Finances : "pacte de confiance" ou pacte d'austérité ?
L'Etat devra aussi préciser devant le 95e congrès des maires le contenu du "pacte de confiance" financier qu'il souhaite signer avec les collectivités. Un pacte qui se traduit en 2013 par un gel de ses dotations aux collectivités, avant une baisse des concours en 2014 et 2015 (750 millions d'euros chaque année), confirmée fin septembre devant le Comité des finances locales (CFL), qui pourrait s'accentuer puisque le gouvernement a annoncé 10 milliards d'économies supplémentaires.
Le pacte de confiance devrait donc avant tout se traduire pour les élus locaux par un pacte d'austérité au terme duquel ils participeront à la réduction des déficits publics.
Dans ce contexte tendu, la péréquation (verticale et horizontale) censée renforcer la solidarité entre les communes riches et pauvres a montré ses limites. Le maire de Sevran (Seine-Saint-Denis), Stéphane Gatignon, a certes interrompu une grève de la faim. Mais son action a braqué les projecteurs sur les difficultés budgétaires des villes les plus défavorisées. L'effort supplémentaire consenti pour les villes pauvres, soit 25 millions d'euros concentré sur les 50 communes les plus en difficulté, annoncé, vendredi 16 novembre 2012, par le gouvernement et l'association Ville & Banlieue, est une solution transitoire. Les mécanismes de péréquation doivent être remis sur le métier.

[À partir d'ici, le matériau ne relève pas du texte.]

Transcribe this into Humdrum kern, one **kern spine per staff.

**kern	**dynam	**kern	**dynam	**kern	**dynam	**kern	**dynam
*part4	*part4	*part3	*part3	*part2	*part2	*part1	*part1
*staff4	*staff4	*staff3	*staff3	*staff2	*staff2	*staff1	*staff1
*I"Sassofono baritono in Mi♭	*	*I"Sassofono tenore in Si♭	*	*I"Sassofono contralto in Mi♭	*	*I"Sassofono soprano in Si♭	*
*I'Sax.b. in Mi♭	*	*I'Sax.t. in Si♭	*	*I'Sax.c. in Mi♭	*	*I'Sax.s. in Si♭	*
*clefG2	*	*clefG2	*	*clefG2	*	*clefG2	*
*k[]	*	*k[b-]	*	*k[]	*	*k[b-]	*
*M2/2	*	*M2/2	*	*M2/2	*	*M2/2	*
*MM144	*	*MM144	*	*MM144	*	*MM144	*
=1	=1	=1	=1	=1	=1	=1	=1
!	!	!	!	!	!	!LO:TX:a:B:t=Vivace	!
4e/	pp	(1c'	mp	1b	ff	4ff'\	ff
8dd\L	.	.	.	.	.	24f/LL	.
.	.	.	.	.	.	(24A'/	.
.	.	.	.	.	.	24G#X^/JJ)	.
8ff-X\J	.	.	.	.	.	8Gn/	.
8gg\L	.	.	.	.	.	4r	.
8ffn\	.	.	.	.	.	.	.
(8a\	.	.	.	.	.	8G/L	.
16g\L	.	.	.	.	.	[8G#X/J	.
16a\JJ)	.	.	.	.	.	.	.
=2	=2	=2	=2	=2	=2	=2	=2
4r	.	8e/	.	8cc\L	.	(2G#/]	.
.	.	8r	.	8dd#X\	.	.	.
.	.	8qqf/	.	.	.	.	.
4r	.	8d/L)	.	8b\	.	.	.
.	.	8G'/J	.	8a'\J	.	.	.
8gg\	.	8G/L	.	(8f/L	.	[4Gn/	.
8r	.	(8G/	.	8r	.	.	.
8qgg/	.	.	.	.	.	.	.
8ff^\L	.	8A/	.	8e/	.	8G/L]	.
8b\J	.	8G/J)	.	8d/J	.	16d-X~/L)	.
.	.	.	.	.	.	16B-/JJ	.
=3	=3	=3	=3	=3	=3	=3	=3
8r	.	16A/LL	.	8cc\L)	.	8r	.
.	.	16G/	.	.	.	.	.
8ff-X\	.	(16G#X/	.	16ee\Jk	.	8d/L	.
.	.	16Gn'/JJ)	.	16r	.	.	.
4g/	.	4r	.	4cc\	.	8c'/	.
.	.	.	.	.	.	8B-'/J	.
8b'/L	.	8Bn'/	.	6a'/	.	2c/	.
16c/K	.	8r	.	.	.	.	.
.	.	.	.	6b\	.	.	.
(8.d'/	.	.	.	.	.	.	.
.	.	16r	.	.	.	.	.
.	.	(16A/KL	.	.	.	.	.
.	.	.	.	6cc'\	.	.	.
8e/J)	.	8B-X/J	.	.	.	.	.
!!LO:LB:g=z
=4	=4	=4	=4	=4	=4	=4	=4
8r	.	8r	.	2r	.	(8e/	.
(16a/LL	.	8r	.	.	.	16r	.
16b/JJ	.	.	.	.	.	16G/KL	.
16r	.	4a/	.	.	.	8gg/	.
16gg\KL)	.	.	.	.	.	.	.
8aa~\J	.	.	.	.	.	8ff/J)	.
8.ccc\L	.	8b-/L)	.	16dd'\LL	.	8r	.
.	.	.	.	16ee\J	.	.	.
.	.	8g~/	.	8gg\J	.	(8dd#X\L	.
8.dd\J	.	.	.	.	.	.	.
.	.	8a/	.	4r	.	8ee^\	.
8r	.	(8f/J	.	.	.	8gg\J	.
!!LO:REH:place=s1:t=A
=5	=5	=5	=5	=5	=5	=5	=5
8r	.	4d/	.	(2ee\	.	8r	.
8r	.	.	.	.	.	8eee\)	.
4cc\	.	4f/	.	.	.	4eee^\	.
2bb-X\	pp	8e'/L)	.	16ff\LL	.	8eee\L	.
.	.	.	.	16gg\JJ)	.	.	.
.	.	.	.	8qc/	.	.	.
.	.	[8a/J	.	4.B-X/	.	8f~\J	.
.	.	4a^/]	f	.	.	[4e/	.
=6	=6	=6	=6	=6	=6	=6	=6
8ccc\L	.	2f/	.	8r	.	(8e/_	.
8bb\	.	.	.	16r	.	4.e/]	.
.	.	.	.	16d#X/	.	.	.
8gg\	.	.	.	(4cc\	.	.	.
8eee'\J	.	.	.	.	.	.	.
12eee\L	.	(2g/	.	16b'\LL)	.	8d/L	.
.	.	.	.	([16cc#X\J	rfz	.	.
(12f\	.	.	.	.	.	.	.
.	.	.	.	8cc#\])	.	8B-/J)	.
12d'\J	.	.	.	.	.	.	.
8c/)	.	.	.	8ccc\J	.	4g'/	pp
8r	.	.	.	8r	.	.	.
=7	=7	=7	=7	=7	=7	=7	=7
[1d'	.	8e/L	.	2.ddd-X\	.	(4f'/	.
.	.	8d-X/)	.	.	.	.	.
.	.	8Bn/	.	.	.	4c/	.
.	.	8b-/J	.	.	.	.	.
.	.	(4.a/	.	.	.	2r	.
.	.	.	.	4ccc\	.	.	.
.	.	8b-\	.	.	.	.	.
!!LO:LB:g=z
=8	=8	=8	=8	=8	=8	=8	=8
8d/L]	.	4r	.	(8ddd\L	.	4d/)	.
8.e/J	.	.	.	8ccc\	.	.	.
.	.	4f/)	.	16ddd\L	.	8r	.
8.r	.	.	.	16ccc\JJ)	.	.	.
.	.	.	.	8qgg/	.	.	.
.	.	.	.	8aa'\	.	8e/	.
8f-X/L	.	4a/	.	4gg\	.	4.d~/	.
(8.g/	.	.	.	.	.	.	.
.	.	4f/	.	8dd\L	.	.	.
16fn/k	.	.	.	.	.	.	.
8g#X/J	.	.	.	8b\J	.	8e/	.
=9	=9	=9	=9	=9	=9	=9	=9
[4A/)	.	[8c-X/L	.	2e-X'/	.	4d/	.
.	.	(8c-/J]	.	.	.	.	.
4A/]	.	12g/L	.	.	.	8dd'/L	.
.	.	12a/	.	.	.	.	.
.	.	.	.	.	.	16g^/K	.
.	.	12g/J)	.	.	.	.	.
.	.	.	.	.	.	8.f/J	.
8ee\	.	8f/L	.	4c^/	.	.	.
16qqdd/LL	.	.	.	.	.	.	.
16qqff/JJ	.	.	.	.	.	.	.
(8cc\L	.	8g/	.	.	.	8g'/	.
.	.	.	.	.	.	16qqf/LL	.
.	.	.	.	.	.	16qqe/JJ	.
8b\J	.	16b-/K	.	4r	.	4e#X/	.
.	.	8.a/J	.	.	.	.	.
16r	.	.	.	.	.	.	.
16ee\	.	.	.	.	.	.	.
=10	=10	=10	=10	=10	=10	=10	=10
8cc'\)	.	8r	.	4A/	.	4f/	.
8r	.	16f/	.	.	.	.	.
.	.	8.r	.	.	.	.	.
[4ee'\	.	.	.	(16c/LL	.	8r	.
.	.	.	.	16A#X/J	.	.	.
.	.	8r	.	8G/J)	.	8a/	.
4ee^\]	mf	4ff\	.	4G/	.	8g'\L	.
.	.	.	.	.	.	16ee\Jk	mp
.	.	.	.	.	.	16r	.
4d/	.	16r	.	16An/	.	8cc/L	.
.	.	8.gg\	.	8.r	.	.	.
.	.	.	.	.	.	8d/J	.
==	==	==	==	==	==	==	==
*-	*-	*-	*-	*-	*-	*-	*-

A la veille du Congrès, une délégation des maires conduite par l'AMF a réclamé, jeudi 15 novembre 2012, au président de la République "la stabilisation" des aides de l'Etat pour maintenir l'investissement public local, et l'a interpellé sur "les difficultés de mise en oeuvre" de la réforme des rythmes scolaires, prévue à la rentrée 2013, qui se traduira par un coût supplémentaire pour les budgets locaux.
Les élus ont aussi réitéré l'urgence selon eux de créer l'Agence de financement des investissements locaux que portent l'ensemble des associations d'élus de façon unanime, et "la nécessaire diminution des normes imposées aux collectivités, sans laquelle la maîtrise des finances publiques locales sera impossible". Là encore, le Sénat a pris la main en déposant, le 12 novembre 2012, une proposition de loi "portant création d'une Haute autorité chargée du contrôle et de la régulation des normes applicables aux collectivités locales".
Réforme territoriale, calendrier électoral, cumul des mandats et statut de l'élu, finances..., si l'on ajoute à l'ensemble de ces sujets le projet de loi relatif au mariage pour tous, d'une part, et la possibilité d'accorder le droit de vote aux ressortissants non communautaires pour les élections locales, d'autre part, qui ne manqueront pas de s'inviter aux débats, la 95e édition du Congrès de l'AMF promet de riches échanges.
Xavier Brivet
Le 95e Congrès des maires et des présidents de communautés de France se déroule en même temps que le Salon des maires et des collectivités locales (SMCL) , du 20 au 22 novembre 2012, à Paris, porte de Versailles.